→ TASK PROMPT: Reproduce every one of the records below word for word, keeping each line and its order unchanged.

---*---

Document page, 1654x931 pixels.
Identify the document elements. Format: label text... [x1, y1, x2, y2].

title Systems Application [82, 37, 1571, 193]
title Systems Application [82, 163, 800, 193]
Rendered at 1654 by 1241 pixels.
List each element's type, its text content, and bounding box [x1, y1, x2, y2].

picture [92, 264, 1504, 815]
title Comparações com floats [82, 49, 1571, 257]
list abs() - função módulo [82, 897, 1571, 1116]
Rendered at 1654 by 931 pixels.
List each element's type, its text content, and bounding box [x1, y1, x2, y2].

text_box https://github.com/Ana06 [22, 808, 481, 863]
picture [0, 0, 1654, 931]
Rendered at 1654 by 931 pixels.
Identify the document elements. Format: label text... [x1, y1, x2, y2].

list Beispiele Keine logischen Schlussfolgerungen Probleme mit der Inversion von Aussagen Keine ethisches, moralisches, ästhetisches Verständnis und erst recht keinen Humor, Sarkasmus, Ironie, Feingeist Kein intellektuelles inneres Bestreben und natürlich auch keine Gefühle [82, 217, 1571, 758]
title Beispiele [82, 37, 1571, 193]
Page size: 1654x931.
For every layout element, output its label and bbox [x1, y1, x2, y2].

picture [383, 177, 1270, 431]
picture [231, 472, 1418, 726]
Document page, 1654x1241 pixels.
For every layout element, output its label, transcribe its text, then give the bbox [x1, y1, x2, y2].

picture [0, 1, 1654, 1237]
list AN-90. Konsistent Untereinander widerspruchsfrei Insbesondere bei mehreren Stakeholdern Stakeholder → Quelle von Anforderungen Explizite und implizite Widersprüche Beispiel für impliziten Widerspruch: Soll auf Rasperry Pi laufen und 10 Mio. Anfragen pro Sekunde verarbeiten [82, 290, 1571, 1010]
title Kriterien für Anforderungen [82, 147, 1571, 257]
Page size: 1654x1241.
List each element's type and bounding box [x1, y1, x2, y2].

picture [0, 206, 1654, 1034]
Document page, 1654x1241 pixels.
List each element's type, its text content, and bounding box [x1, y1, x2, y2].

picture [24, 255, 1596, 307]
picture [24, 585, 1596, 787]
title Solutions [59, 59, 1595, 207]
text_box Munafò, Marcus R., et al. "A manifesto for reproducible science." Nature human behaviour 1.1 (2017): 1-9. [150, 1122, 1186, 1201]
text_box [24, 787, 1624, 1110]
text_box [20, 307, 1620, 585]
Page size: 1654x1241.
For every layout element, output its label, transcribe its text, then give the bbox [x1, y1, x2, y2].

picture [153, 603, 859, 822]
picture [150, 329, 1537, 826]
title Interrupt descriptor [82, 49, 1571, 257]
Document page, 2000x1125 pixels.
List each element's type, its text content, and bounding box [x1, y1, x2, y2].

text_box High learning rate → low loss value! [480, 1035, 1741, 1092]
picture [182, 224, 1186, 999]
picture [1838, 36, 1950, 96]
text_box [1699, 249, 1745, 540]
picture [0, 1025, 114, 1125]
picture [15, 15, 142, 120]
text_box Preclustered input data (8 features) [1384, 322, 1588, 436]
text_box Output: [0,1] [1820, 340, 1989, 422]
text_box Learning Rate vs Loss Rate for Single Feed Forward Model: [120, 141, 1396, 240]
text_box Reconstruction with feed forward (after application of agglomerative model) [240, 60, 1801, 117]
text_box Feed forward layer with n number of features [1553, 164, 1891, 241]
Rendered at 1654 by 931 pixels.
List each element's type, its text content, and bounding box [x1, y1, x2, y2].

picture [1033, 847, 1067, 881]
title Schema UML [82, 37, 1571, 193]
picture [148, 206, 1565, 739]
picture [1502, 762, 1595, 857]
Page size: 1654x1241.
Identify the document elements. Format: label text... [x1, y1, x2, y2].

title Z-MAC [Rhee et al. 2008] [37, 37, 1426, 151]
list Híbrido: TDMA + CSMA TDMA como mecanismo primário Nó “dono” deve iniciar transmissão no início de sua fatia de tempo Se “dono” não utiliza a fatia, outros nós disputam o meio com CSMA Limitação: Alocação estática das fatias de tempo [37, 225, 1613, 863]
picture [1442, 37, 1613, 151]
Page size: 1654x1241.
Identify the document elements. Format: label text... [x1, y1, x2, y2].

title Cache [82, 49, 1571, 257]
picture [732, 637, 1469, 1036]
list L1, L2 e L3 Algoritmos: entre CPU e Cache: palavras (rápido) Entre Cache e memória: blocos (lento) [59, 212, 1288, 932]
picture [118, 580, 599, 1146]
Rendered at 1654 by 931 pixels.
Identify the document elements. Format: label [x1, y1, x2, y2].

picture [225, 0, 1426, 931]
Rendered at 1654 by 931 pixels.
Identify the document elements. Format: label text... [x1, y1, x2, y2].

---*---

→ WRITTEN SOLUTION:
Document page, 1654x931 pixels.
Identify the document elements. Format: label text... [x1, y1, x2, y2].

title Systems Application [82, 37, 1571, 193]
title Systems Application [82, 163, 800, 193]
Rendered at 1654 by 1241 pixels.
List each element's type, its text content, and bounding box [x1, y1, x2, y2].

picture [92, 264, 1504, 815]
title Comparações com floats [82, 49, 1571, 257]
list abs() - função módulo [82, 897, 1571, 1116]
Rendered at 1654 by 931 pixels.
List each element's type, its text content, and bounding box [x1, y1, x2, y2].

text_box https://github.com/Ana06 [22, 808, 481, 863]
picture [0, 0, 1654, 931]
Rendered at 1654 by 931 pixels.
Identify the document elements. Format: label text... [x1, y1, x2, y2].

list Beispiele Keine logischen Schlussfolgerungen Probleme mit der Inversion von Aussagen Keine ethisches, moralisches, ästhetisches Verständnis und erst recht keinen Humor, Sarkasmus, Ironie, Feingeist Kein intellektuelles inneres Bestreben und natürlich auch keine Gefühle [82, 217, 1571, 758]
title Beispiele [82, 37, 1571, 193]
Page size: 1654x931.
For every layout element, output its label and bbox [x1, y1, x2, y2].

picture [383, 177, 1270, 431]
picture [231, 472, 1418, 726]
Document page, 1654x1241 pixels.
For every layout element, output its label, transcribe its text, then give the bbox [x1, y1, x2, y2].

picture [0, 1, 1654, 1237]
list AN-90. Konsistent Untereinander widerspruchsfrei Insbesondere bei mehreren Stakeholdern Stakeholder → Quelle von Anforderungen Explizite und implizite Widersprüche Beispiel für impliziten Widerspruch: Soll auf Rasperry Pi laufen und 10 Mio. Anfragen pro Sekunde verarbeiten [82, 290, 1571, 1010]
title Kriterien für Anforderungen [82, 147, 1571, 257]
Page size: 1654x1241.
List each element's type and bounding box [x1, y1, x2, y2].

picture [0, 206, 1654, 1034]
Document page, 1654x1241 pixels.
List each element's type, its text content, and bounding box [x1, y1, x2, y2].

picture [24, 255, 1596, 307]
picture [24, 585, 1596, 787]
title Solutions [59, 59, 1595, 207]
text_box Munafò, Marcus R., et al. "A manifesto for reproducible science." Nature human behaviour 1.1 (2017): 1-9. [150, 1122, 1186, 1201]
text_box [24, 787, 1624, 1110]
text_box [20, 307, 1620, 585]
Page size: 1654x1241.
For every layout element, output its label, transcribe its text, then give the bbox [x1, y1, x2, y2].

picture [153, 603, 859, 822]
picture [150, 329, 1537, 826]
title Interrupt descriptor [82, 49, 1571, 257]
Document page, 2000x1125 pixels.
List each element's type, its text content, and bounding box [x1, y1, x2, y2].

text_box High learning rate → low loss value! [480, 1035, 1741, 1092]
picture [182, 224, 1186, 999]
picture [1838, 36, 1950, 96]
text_box [1699, 249, 1745, 540]
picture [0, 1025, 114, 1125]
picture [15, 15, 142, 120]
text_box Preclustered input data (8 features) [1384, 322, 1588, 436]
text_box Output: [0,1] [1820, 340, 1989, 422]
text_box Learning Rate vs Loss Rate for Single Feed Forward Model: [120, 141, 1396, 240]
text_box Reconstruction with feed forward (after application of agglomerative model) [240, 60, 1801, 117]
text_box Feed forward layer with n number of features [1553, 164, 1891, 241]
Rendered at 1654 by 931 pixels.
List each element's type, its text content, and bounding box [x1, y1, x2, y2].

picture [1033, 847, 1067, 881]
title Schema UML [82, 37, 1571, 193]
picture [148, 206, 1565, 739]
picture [1502, 762, 1595, 857]
Page size: 1654x1241.
Identify the document elements. Format: label text... [x1, y1, x2, y2].

title Z-MAC [Rhee et al. 2008] [37, 37, 1426, 151]
list Híbrido: TDMA + CSMA TDMA como mecanismo primário Nó “dono” deve iniciar transmissão no início de sua fatia de tempo Se “dono” não utiliza a fatia, outros nós disputam o meio com CSMA Limitação: Alocação estática das fatias de tempo [37, 225, 1613, 863]
picture [1442, 37, 1613, 151]
Page size: 1654x1241.
Identify the document elements. Format: label text... [x1, y1, x2, y2].

title Cache [82, 49, 1571, 257]
picture [732, 637, 1469, 1036]
list L1, L2 e L3 Algoritmos: entre CPU e Cache: palavras (rápido) Entre Cache e memória: blocos (lento) [59, 212, 1288, 932]
picture [118, 580, 599, 1146]
Rendered at 1654 by 931 pixels.
Identify the document elements. Format: label [x1, y1, x2, y2].

picture [225, 0, 1426, 931]
Rendered at 1654 by 931 pixels.
Identify the document elements. Format: label text... [x1, y1, x2, y2].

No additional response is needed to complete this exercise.